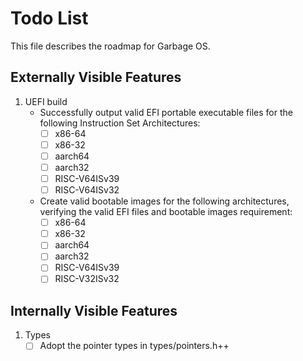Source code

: # Todo List
This file describes the roadmap for Garbage OS. 

## Externally Visible Features

1. UEFI build
    -  Successfully output valid EFI portable executable files for the following Instruction Set Architectures:
        - [ ] x86-64
        - [ ] x86-32
        - [ ] aarch64
        - [ ] aarch32
        - [ ] RISC-V64ISv39
        - [ ] RISC-V64ISv32
    - Create valid bootable images for the following architectures, verifying the valid EFI files and bootable images
      requirement:
        - [ ] x86-64
        - [ ] x86-32
        - [ ] aarch64
        - [ ] aarch32
        - [ ] RISC-V64ISv39
        - [ ] RISC-V32ISv32

## Internally Visible Features

1. Types
    - [ ] Adopt the pointer types in types/pointers.h++
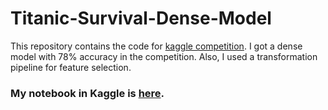 # Titanic-Survival-Dense-Model
This repository contains the code for [kaggle competition](https://www.kaggle.com/competitions/titanic).
I got a dense model with 78% accuracy in the competition. Also, I used a transformation pipeline for feature selection.
### My notebook in Kaggle is [here](https://www.kaggle.com/code/rozhanmirzaei/dense-model-titanic-78-accuracy-with-pipeline). ###

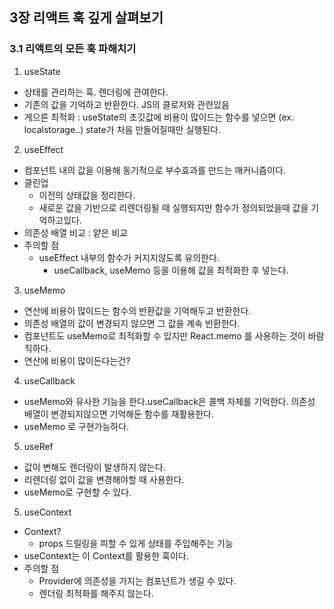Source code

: ## 3장 리액트 훅 깊게 살펴보기

### 3.1 리액트의 모든 훅 파해치기

1. useState

- 상태를 관리하는 훅. 렌더링에 관여한다.
- 기존의 값을 기억하고 반환한다. JS의 클로저와 관련있음
- 게으른 최적화 : useState의 초깃값에 비용이 많이드는 함수를 넣으면 (ex. localstorage..) state가 처음 만들어질때만 실행된다.

2. useEffect

- 컴포넌트 내의 값을 이용해 동기적으로 부수효과를 만드는 매커니즘이다.
- 클린업
  - 이전의 상태값을 정리한다.
  - 새로운 값을 기반으로 리렌더링될 때 실행되지만 함수가 정의되었을때 값을 기억하고있다.
- 의존성 배열 비교 : 얕은 비교
- 주의할 점
  - useEffect 내부의 함수가 커지지않도록 유의한다.
    - useCallback, useMemo 등을 이용해 값을 최적화한 후 넣는다.

3. useMemo

- 연산에 비용이 많이드는 함수의 반환값을 기억해두고 반환한다.
- 의존성 배열의 값이 변경되지 않으면 그 값을 계속 반환한다.
- 컴포넌트도 useMemo로 최적화할 수 있지만 React.memo 를 사용하는 것이 바람직하다.
- 연산에 비용이 많이든다는건?

4. useCallback

- useMemo와 유사한 기능을 한다.useCallback은 콜백 자체를 기억한다. 의존성 배열이 변경되지않으면 기억해둔 함수를 재활용한다.
- useMemo 로 구현가능하다.

5. useRef

- 값이 변해도 렌더링이 발생하지 않는다.
- 리렌더링 없이 값을 변경해야할 때 사용한다.
- useMemo로 구현할 수 있다.

5. useContext

- Context?
  - props 드릴링을 피할 수 있게 상태를 주입해주는 기능
- useContext는 이 Context를 활용한 훅이다.
- 주의할 점
  - Provider에 의존성을 가지는 컴포넌트가 생길 수 있다.
  - 렌더링 최적화를 해주지 않는다.
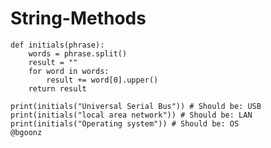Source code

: String-Methods
==============

    def initials(phrase):
        words = phrase.split()
        result = ""
        for word in words:
            result += word[0].upper()
        return result

    print(initials("Universal Serial Bus")) # Should be: USB
    print(initials("local area network")) # Should be: LAN
    print(initials("Operating system")) # Should be: OS
    @bgoonz
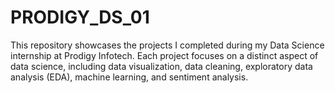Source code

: # PRODIGY_DS_01
This repository showcases the projects I completed during my Data Science internship at Prodigy Infotech. Each project focuses on a distinct aspect of data science, including data visualization, data cleaning, exploratory data analysis (EDA), machine learning, and sentiment analysis. 
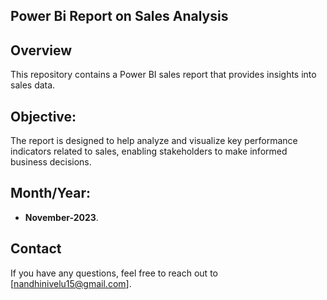 ## Power Bi Report on Sales Analysis  

## Overview

This repository contains a Power BI sales report that provides insights into sales data. 

## Objective: 

The report is designed to help analyze and visualize key performance indicators related to sales, enabling stakeholders to make informed business decisions.

## Month/Year:

- **November-2023**. 
    
## Contact

If you have any questions, feel free to reach out to [nandhinivelu15@gmail.com].
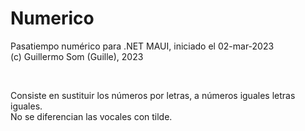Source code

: # Numerico

Pasatiempo numérico para .NET MAUI, iniciado el 02-mar-2023<br>
(c) Guillermo Som (Guille), 2023<br>

<br>

Consiste en sustituir los números por letras, a números iguales letras iguales.<br>
No se diferencian las vocales con tilde.<br>
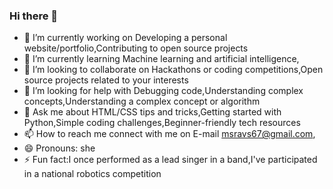 ### Hi there 👋


- 🔭 I’m currently working on Developing a personal website/portfolio,Contributing to open source projects
- 🌱 I’m currently learning Machine learning and artificial intelligence,
- 👯 I’m looking to collaborate on Hackathons or coding competitions,Open source projects related to your interests
- 🤔 I’m looking for help with Debugging code,Understanding complex concepts,Understanding a complex concept or algorithm
- 💬 Ask me about HTML/CSS tips and tricks,Getting started with Python,Simple coding challenges,Beginner-friendly tech resources
- 📫 How to reach me connect with me on E-mail msravs67@gmail.com, 
- 😄 Pronouns: she
- ⚡ Fun fact:I once performed as a lead singer in a band,I've participated in a national robotics competition
  
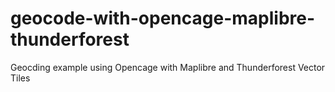 # geocode-with-opencage-maplibre-thunderforest
Geocding example using Opencage with Maplibre and Thunderforest Vector Tiles
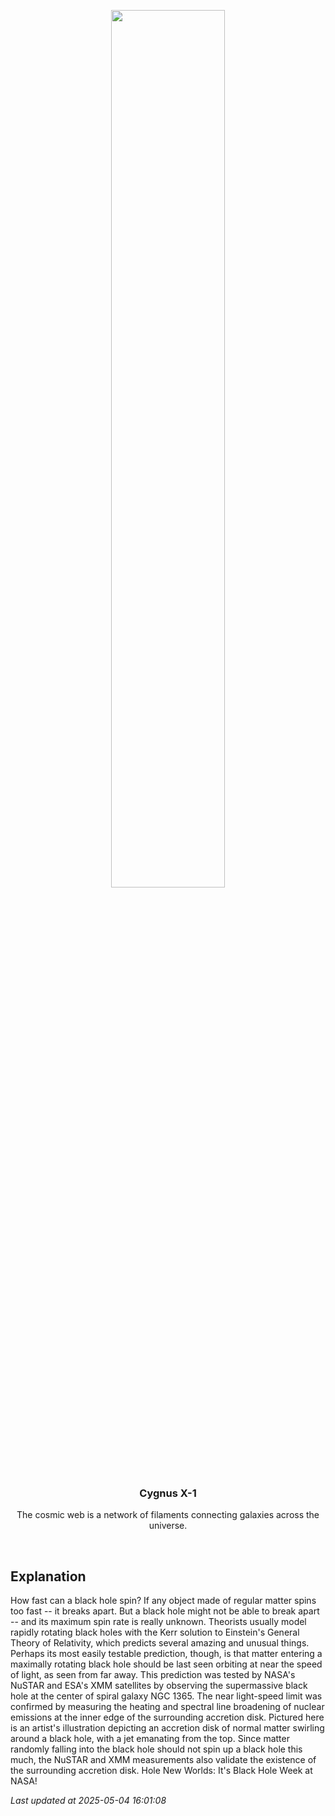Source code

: <p align='center'>
    <img src='https://apod.nasa.gov/apod/image/2505/blackholedisk_cfa_1080.jpg' width='60%' />
    <h3 align="center">Cygnus X-1</h3>
    <p align="center">The cosmic web is a network of filaments connecting galaxies across the universe.</p>
</p>
<br/>

Explanation
--
How fast can a black hole spin?  If any object made of regular matter spins too fast -- it breaks apart. But a black hole might not be able to break apart -- and its maximum spin rate is really unknown. Theorists usually model rapidly rotating black holes with the Kerr solution to Einstein's General Theory of Relativity, which predicts several amazing and unusual things.  Perhaps its most easily testable prediction, though, is that matter entering a maximally rotating black hole should be last seen orbiting at near the speed of light, as seen from far away. This prediction was tested by NASA's NuSTAR and ESA's XMM satellites by observing the supermassive black hole at the center of spiral galaxy NGC 1365. The near light-speed limit was confirmed by measuring the heating and spectral line broadening of nuclear emissions at the inner edge of the surrounding accretion disk. Pictured here is an artist's illustration depicting an accretion disk of normal matter swirling around a black hole, with a jet emanating from the top. Since matter randomly falling into the black hole should not spin up a black hole this much, the NuSTAR and XMM measurements also validate the existence of the  surrounding accretion disk.   Hole New Worlds: It's Black Hole Week at NASA!


*Last updated at 2025-05-04 16:01:08*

THE TASK – Each line, from the beginning of the listing to the line bearing "for word in" inclusive, should be copied exactly; the pictures stay out.

ANSWER SPACE –
Source code

: # Todo List
This file describes the roadmap for Garbage OS. 

## Externally Visible Features

1. UEFI build
    -  Successfully output valid EFI portable executable files for the following Instruction Set Architectures:
        - [ ] x86-64
        - [ ] x86-32
        - [ ] aarch64
        - [ ] aarch32
        - [ ] RISC-V64ISv39
        - [ ] RISC-V64ISv32
    - Create valid bootable images for the following architectures, verifying the valid EFI files and bootable images
      requirement:
        - [ ] x86-64
        - [ ] x86-32
        - [ ] aarch64
        - [ ] aarch32
        - [ ] RISC-V64ISv39
        - [ ] RISC-V32ISv32

## Internally Visible Features

1. Types
    - [ ] Adopt the pointer types in types/pointers.h++
 # Titanic-Survival-Dense-Model
This repository contains the code for [kaggle competition](https://www.kaggle.com/competitions/titanic).
I got a dense model with 78% accuracy in the competition. Also, I used a transformation pipeline for feature selection.
### My notebook in Kaggle is [here](https://www.kaggle.com/code/rozhanmirzaei/dense-model-titanic-78-accuracy-with-pipeline). ###

Source code

: ## 3장 리액트 훅 깊게 살펴보기

### 3.1 리액트의 모든 훅 파해치기

1. useState

- 상태를 관리하는 훅. 렌더링에 관여한다.
- 기존의 값을 기억하고 반환한다. JS의 클로저와 관련있음
- 게으른 최적화 : useState의 초깃값에 비용이 많이드는 함수를 넣으면 (ex. localstorage..) state가 처음 만들어질때만 실행된다.

2. useEffect

- 컴포넌트 내의 값을 이용해 동기적으로 부수효과를 만드는 매커니즘이다.
- 클린업
  - 이전의 상태값을 정리한다.
  - 새로운 값을 기반으로 리렌더링될 때 실행되지만 함수가 정의되었을때 값을 기억하고있다.
- 의존성 배열 비교 : 얕은 비교
- 주의할 점
  - useEffect 내부의 함수가 커지지않도록 유의한다.
    - useCallback, useMemo 등을 이용해 값을 최적화한 후 넣는다.

3. useMemo

- 연산에 비용이 많이드는 함수의 반환값을 기억해두고 반환한다.
- 의존성 배열의 값이 변경되지 않으면 그 값을 계속 반환한다.
- 컴포넌트도 useMemo로 최적화할 수 있지만 React.memo 를 사용하는 것이 바람직하다.
- 연산에 비용이 많이든다는건?

4. useCallback

- useMemo와 유사한 기능을 한다.useCallback은 콜백 자체를 기억한다. 의존성 배열이 변경되지않으면 기억해둔 함수를 재활용한다.
- useMemo 로 구현가능하다.

5. useRef

- 값이 변해도 렌더링이 발생하지 않는다.
- 리렌더링 없이 값을 변경해야할 때 사용한다.
- useMemo로 구현할 수 있다.

5. useContext

- Context?
  - props 드릴링을 피할 수 있게 상태를 주입해주는 기능
- useContext는 이 Context를 활용한 훅이다.
- 주의할 점
  - Provider에 의존성을 가지는 컴포넌트가 생길 수 있다.
  - 렌더링 최적화를 해주지 않는다.
Source code

: String-Methods
==============

    def initials(phrase):
        words = phrase.split()
        result = ""
        for word in words:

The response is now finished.